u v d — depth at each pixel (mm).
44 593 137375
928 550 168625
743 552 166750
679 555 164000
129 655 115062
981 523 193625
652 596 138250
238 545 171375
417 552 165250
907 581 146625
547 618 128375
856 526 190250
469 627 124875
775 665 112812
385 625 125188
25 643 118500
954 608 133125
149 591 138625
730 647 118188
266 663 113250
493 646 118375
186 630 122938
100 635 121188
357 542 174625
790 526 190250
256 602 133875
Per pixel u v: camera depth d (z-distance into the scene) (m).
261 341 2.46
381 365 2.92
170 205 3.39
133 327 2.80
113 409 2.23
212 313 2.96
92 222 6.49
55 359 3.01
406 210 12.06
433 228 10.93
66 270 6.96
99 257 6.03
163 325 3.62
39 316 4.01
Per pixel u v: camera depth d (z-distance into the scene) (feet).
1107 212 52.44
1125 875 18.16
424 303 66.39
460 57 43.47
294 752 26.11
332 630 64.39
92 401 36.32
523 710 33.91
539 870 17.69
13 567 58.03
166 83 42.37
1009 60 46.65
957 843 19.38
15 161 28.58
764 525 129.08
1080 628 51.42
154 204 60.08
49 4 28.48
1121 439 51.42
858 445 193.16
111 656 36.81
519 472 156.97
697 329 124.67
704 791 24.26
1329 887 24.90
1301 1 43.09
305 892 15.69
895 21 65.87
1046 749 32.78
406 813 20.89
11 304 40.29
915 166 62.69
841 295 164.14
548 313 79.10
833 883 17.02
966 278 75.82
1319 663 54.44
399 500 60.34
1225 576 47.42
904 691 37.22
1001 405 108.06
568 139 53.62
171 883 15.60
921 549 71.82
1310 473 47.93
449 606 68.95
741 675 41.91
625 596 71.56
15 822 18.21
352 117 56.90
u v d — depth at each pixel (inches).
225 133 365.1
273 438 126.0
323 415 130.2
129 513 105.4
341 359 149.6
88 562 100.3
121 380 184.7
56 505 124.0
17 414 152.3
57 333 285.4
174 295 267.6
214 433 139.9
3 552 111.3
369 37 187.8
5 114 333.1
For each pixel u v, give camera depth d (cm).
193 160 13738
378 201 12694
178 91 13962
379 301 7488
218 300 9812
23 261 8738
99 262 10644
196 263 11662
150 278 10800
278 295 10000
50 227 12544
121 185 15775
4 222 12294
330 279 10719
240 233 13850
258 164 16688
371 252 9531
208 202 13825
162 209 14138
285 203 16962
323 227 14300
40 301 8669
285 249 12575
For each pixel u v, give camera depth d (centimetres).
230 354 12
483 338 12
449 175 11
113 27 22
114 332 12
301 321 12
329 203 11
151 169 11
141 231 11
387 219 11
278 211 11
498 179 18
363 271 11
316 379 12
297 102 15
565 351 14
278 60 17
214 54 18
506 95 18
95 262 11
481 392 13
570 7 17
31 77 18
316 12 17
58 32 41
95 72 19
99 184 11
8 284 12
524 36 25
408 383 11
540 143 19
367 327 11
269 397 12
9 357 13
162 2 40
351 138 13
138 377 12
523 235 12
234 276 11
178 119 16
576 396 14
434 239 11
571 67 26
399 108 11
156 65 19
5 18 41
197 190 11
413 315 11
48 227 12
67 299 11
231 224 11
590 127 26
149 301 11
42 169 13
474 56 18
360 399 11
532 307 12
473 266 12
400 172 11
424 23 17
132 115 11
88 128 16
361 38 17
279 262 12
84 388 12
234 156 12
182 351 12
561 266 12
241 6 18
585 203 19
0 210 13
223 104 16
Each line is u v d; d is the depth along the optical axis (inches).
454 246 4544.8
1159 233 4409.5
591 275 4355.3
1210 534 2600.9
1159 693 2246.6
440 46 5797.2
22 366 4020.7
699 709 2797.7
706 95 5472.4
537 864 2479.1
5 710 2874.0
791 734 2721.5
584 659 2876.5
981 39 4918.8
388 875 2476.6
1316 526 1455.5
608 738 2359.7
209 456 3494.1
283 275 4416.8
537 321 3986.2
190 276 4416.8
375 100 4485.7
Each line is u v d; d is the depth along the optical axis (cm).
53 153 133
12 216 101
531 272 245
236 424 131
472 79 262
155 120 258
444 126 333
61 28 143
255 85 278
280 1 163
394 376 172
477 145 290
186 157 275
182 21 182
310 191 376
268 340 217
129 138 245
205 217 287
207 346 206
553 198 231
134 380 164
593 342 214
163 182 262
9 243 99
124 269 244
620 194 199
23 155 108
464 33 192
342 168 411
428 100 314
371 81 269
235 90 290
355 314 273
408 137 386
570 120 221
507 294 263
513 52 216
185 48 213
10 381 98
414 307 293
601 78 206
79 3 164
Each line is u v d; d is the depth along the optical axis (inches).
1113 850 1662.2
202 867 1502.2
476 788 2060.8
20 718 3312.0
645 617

◆ **EXERCISE DIRECTIONS**
Would you reproduce the full listing shown above, word for word?

◆ **RESPONSE**
u v d — depth at each pixel (mm).
44 593 137375
928 550 168625
743 552 166750
679 555 164000
129 655 115062
981 523 193625
652 596 138250
238 545 171375
417 552 165250
907 581 146625
547 618 128375
856 526 190250
469 627 124875
775 665 112812
385 625 125188
25 643 118500
954 608 133125
149 591 138625
730 647 118188
266 663 113250
493 646 118375
186 630 122938
100 635 121188
357 542 174625
790 526 190250
256 602 133875
Per pixel u v: camera depth d (z-distance into the scene) (m).
261 341 2.46
381 365 2.92
170 205 3.39
133 327 2.80
113 409 2.23
212 313 2.96
92 222 6.49
55 359 3.01
406 210 12.06
433 228 10.93
66 270 6.96
99 257 6.03
163 325 3.62
39 316 4.01
Per pixel u v: camera depth d (z-distance into the scene) (feet).
1107 212 52.44
1125 875 18.16
424 303 66.39
460 57 43.47
294 752 26.11
332 630 64.39
92 401 36.32
523 710 33.91
539 870 17.69
13 567 58.03
166 83 42.37
1009 60 46.65
957 843 19.38
15 161 28.58
764 525 129.08
1080 628 51.42
154 204 60.08
49 4 28.48
1121 439 51.42
858 445 193.16
111 656 36.81
519 472 156.97
697 329 124.67
704 791 24.26
1329 887 24.90
1301 1 43.09
305 892 15.69
895 21 65.87
1046 749 32.78
406 813 20.89
11 304 40.29
915 166 62.69
841 295 164.14
548 313 79.10
833 883 17.02
966 278 75.82
1319 663 54.44
399 500 60.34
1225 576 47.42
904 691 37.22
1001 405 108.06
568 139 53.62
171 883 15.60
921 549 71.82
1310 473 47.93
449 606 68.95
741 675 41.91
625 596 71.56
15 822 18.21
352 117 56.90
u v d — depth at each pixel (inches).
225 133 365.1
273 438 126.0
323 415 130.2
129 513 105.4
341 359 149.6
88 562 100.3
121 380 184.7
56 505 124.0
17 414 152.3
57 333 285.4
174 295 267.6
214 433 139.9
3 552 111.3
369 37 187.8
5 114 333.1
For each pixel u v, give camera depth d (cm).
193 160 13738
378 201 12694
178 91 13962
379 301 7488
218 300 9812
23 261 8738
99 262 10644
196 263 11662
150 278 10800
278 295 10000
50 227 12544
121 185 15775
4 222 12294
330 279 10719
240 233 13850
258 164 16688
371 252 9531
208 202 13825
162 209 14138
285 203 16962
323 227 14300
40 301 8669
285 249 12575
For each pixel u v, give camera depth d (centimetres).
230 354 12
483 338 12
449 175 11
113 27 22
114 332 12
301 321 12
329 203 11
151 169 11
141 231 11
387 219 11
278 211 11
498 179 18
363 271 11
316 379 12
297 102 15
565 351 14
278 60 17
214 54 18
506 95 18
95 262 11
481 392 13
570 7 17
31 77 18
316 12 17
58 32 41
95 72 19
99 184 11
8 284 12
524 36 25
408 383 11
540 143 19
367 327 11
269 397 12
9 357 13
162 2 40
351 138 13
138 377 12
523 235 12
234 276 11
178 119 16
576 396 14
434 239 11
571 67 26
399 108 11
156 65 19
5 18 41
197 190 11
413 315 11
48 227 12
67 299 11
231 224 11
590 127 26
149 301 11
42 169 13
474 56 18
360 399 11
532 307 12
473 266 12
400 172 11
424 23 17
132 115 11
88 128 16
361 38 17
279 262 12
84 388 12
234 156 12
182 351 12
561 266 12
241 6 18
585 203 19
0 210 13
223 104 16
Each line is u v d; d is the depth along the optical axis (inches).
454 246 4544.8
1159 233 4409.5
591 275 4355.3
1210 534 2600.9
1159 693 2246.6
440 46 5797.2
22 366 4020.7
699 709 2797.7
706 95 5472.4
537 864 2479.1
5 710 2874.0
791 734 2721.5
584 659 2876.5
981 39 4918.8
388 875 2476.6
1316 526 1455.5
608 738 2359.7
209 456 3494.1
283 275 4416.8
537 321 3986.2
190 276 4416.8
375 100 4485.7
Each line is u v d; d is the depth along the optical axis (cm).
53 153 133
12 216 101
531 272 245
236 424 131
472 79 262
155 120 258
444 126 333
61 28 143
255 85 278
280 1 163
394 376 172
477 145 290
186 157 275
182 21 182
310 191 376
268 340 217
129 138 245
205 217 287
207 346 206
553 198 231
134 380 164
593 342 214
163 182 262
9 243 99
124 269 244
620 194 199
23 155 108
464 33 192
342 168 411
428 100 314
371 81 269
235 90 290
355 314 273
408 137 386
570 120 221
507 294 263
513 52 216
185 48 213
10 381 98
414 307 293
601 78 206
79 3 164
Each line is u v d; d is the depth along the optical axis (inches).
1113 850 1662.2
202 867 1502.2
476 788 2060.8
20 718 3312.0
645 617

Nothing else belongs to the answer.